HomeHillsborough BeaconState grand jury declines to criminally charge Hillsborough officer involved in fatal...

State grand jury declines to criminally charge Hillsborough officer involved in fatal shooting

Incident occurred at a township residence in 2022

A state grand jury has voted not to file any criminal charges at the conclusion of its deliberations regarding the death of Joshua Mathis, 19, of Hillsborough, who was fatally shot by Hillsborough Police Officer Christopher Michaels in January 2022.

Mathis’ death was investigated by the Attorney General’s (AG) Office of Public Integrity and Accountability (OPIA) and presented to New Jersey residents serving on the grand jury in accordance with the Independent Prosecutor Directive of 2019. In July 2021, OPIA issued standard operating procedures (SOPs) to ensure these grand jury presentations are conducted in a neutral, objective manner, with appropriate transparency regarding the process, consistent with the directive, according to a release through the Attorney General’s Office on Aug. 17.

The investigation included a review of 911 calls, footage from a Conducted Energy Device (CED) and several body-worn cameras, photographs, interviews of law enforcement and civilian witnesses, as well as autopsy results from the medical examiner. This evidence was presented to a state grand jury. After hearing the testimony and evidence, the grand jury finished its deliberations Monday, Aug. 14, and voted “no bill,” meaning the grand jury concluded no criminal charges should be filed against Officer Michaels.

According to the investigation, at approximately 6:12 p.m. on Jan. 9, 2022, officers of the Hillsborough Police Department responded to Corporal Langon Way following two 911 calls made by Mathis, who stated he had a gun and would kill anyone that came near him. A third 911 call was made by a female resident who indicated the individual had a knife in his hand. Officers encountered Mathis inside an apartment.
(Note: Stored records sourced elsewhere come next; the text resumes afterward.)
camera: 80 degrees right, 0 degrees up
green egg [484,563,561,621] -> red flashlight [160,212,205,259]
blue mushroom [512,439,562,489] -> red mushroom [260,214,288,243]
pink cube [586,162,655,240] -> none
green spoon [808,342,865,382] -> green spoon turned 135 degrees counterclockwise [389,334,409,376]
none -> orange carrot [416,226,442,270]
He was holding a knife and told officers that if they did not shoot him, he was going to charge at them in 30 seconds.

During the encounter, Mathis also took out an imitation gun from his waistband, which he threw to the floor. Despite the officers’ attempts to verbally de-escalate the situation, Mathis advanced toward the officers with the knife in his hand less than 90 seconds after officers entered the apartment. Michaels deployed his CED, but Mathis continued to advance at the officers with the knife in his hand, according to the release.

A separate Hillsborough officer equipped with a ballistics shield attempted to knock Mathis to the ground, but Mathis remained on his feet. Mathis was within arm’s length of a third officer, swinging the knife, when Michaels fired his service weapon, fatally wounding Mathis. Although police and emergency medical personnel rendered medical aid, Mathis was pronounced deceased at the scene at 6:51 p.m.
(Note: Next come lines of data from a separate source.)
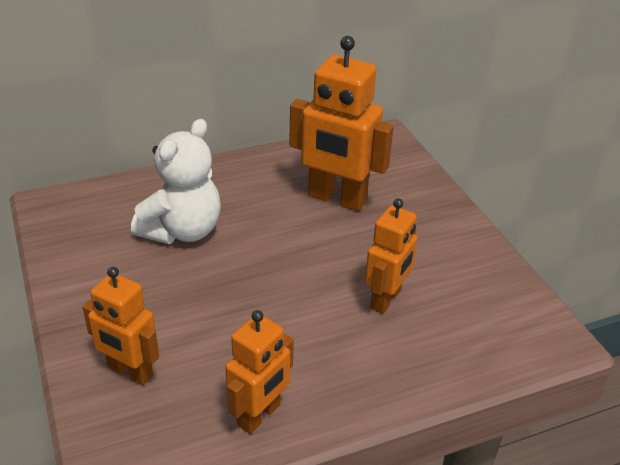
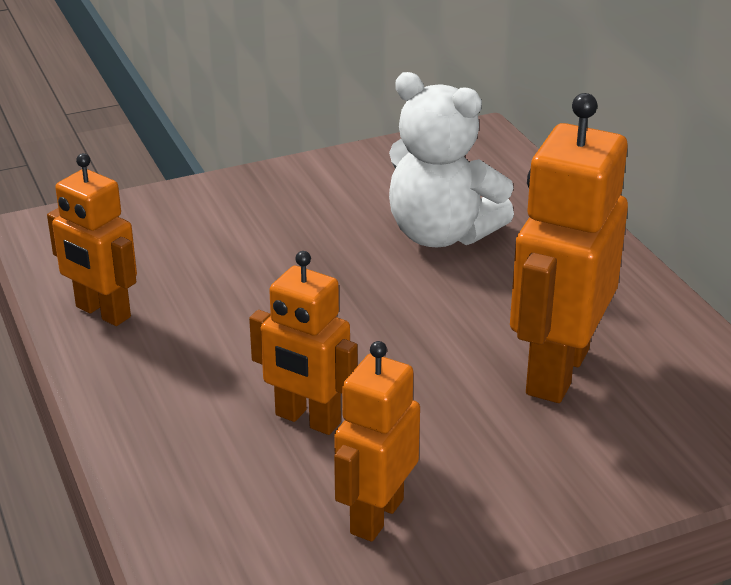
camera: 90 degrees right, 5 degrees down
orange robot [82,267,159,385] -> orange robot moved to [334,341,420,542]

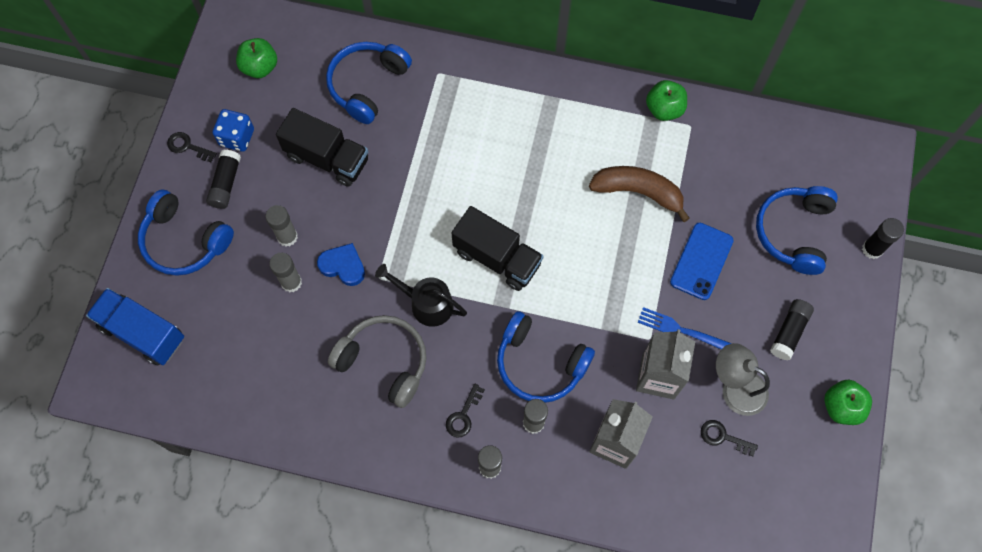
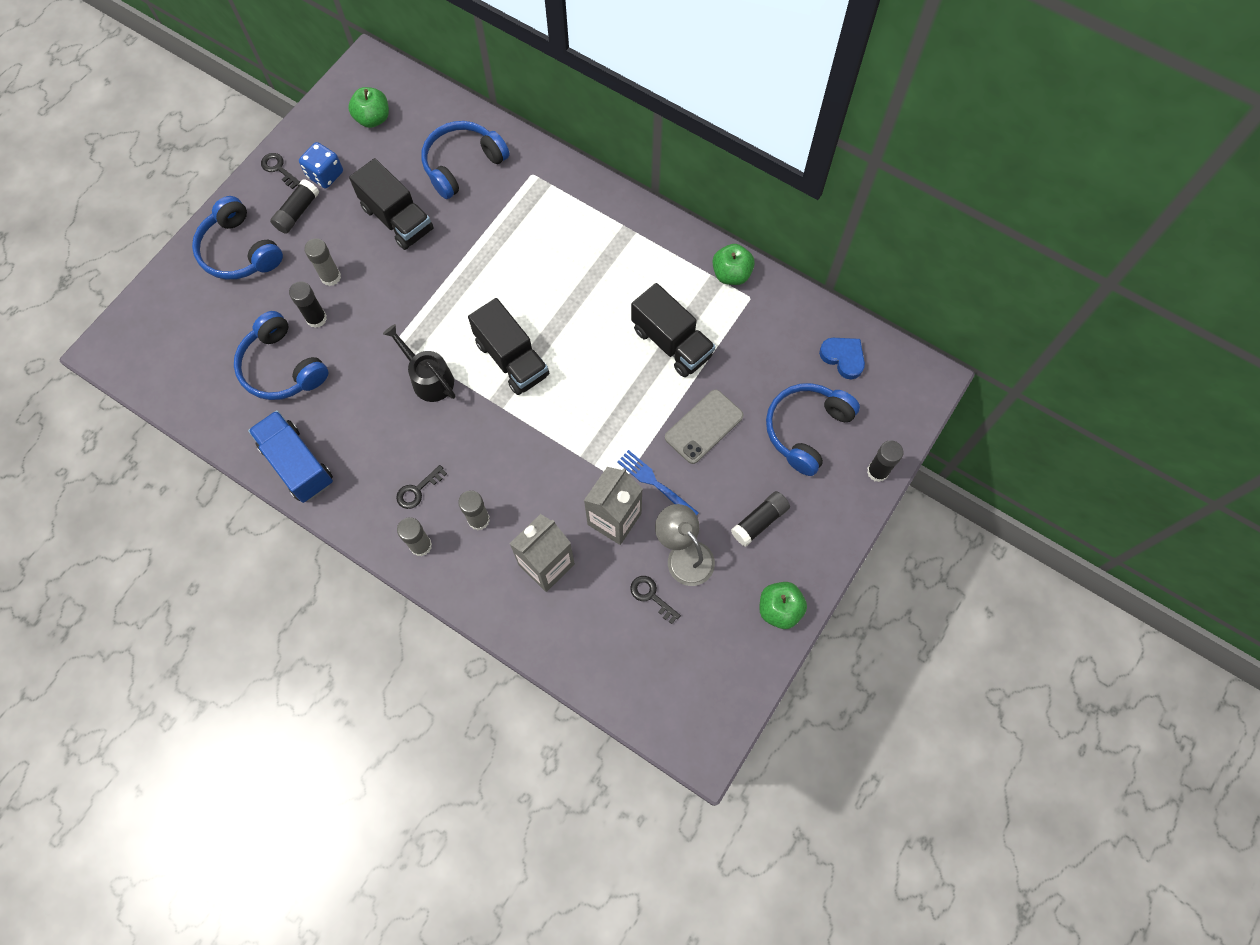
camera: 20 degrees right, 0 degrees up
blue truck [86,288,184,365] -> blue truck moved to [248,410,333,503]
grey glue stick [269,252,302,292] -> black glue stick [289,281,327,328]
blue heart [317,243,365,286] -> blue heart moved to [819,338,865,380]
grey headphones [328,315,426,408] -> none
blue headphones [497,311,595,403] -> blue headphones moved to [234,311,328,400]
brown banana [589,166,690,222] -> black truck [631,283,716,377]
blue phone [670,223,734,300] -> grey phone [665,389,744,464]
A 2019 law requires the Attorney General’s Office to conduct investigations of a person’s death that occurs during an encounter with a law enforcement officer acting in the officer’s official capacity or while the decedent is in custody. It requires that all such investigations be presented to a grand jury to determine if the evidence supports the return of an indictment against the officer or officers involved. The grand jury is instructed on the elements of the potential criminal offenses, including criminal homicide offenses, that could be brought and, as required by statutes, the grand jury is instructed on self defense and other forms of legal justification, according to the release.

A conflicts check was conducted pursuant to the Independent Prosecutor Directive and no actual or potential conflict of interest was found involving any individual assigned to the investigation. Prior to presentation to the grand jury, the investigation was reviewed by OPIA Executive Director Thomas Eicher in accordance with the policies and procedures established for these presentations in the SOPs.

At the conclusion of these investigations, pursuant to the Independent Prosecutor Directive and SOPs, OPIA determines whether any principal should be referred to the appropriate law enforcement agency for administrative review in accordance with the AG’s Internal Affairs Policy and Procedures. OPIA monitors any resulting review and takes such actions as are necessary to ensure that the review is completed in a timely fashion, and that appropriate actions are taken based on the results of the review, according to the release.